(Pixel coordinate listings)
____________

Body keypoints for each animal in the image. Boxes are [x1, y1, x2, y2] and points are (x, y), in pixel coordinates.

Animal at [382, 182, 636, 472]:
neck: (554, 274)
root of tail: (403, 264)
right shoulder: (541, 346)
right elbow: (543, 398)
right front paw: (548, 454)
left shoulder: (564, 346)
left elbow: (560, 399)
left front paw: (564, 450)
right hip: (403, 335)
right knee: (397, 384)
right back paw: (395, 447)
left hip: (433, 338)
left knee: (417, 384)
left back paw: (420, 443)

____________

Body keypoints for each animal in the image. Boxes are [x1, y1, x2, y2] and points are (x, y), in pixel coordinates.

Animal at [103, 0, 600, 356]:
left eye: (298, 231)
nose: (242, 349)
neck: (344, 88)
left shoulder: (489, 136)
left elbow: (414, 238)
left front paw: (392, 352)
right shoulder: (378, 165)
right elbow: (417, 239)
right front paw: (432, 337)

____________

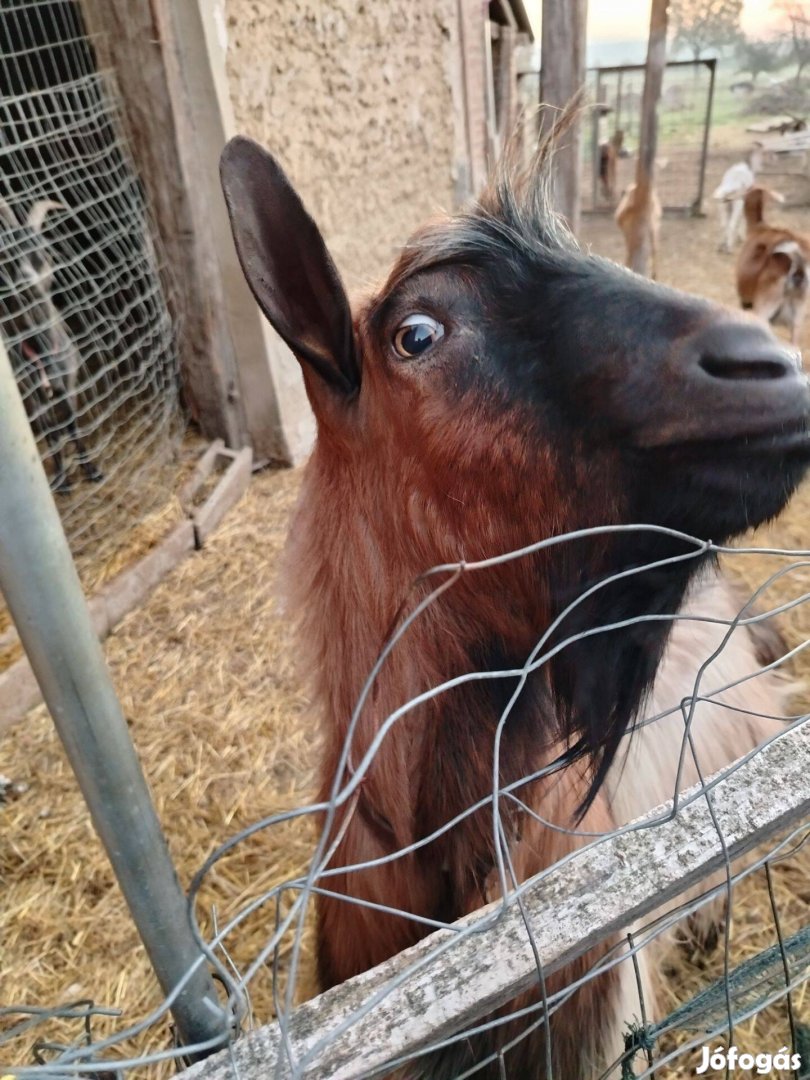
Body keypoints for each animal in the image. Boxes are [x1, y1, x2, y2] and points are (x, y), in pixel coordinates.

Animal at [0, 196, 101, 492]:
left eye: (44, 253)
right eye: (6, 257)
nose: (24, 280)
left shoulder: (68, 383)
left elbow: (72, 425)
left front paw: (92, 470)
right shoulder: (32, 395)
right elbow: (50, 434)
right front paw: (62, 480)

____________

▶ _REQUIRED ACTION_
Look above for the line holding "root of tail: (403, 264)" and the line holding "left back paw: (420, 443)", then output exactly those two lines and every line between them, nothing more.

▶ _FINISHED TASK_
root of tail: (403, 264)
right shoulder: (541, 346)
right elbow: (543, 398)
right front paw: (548, 454)
left shoulder: (564, 346)
left elbow: (560, 399)
left front paw: (564, 450)
right hip: (403, 335)
right knee: (397, 384)
right back paw: (395, 447)
left hip: (433, 338)
left knee: (417, 384)
left back paw: (420, 443)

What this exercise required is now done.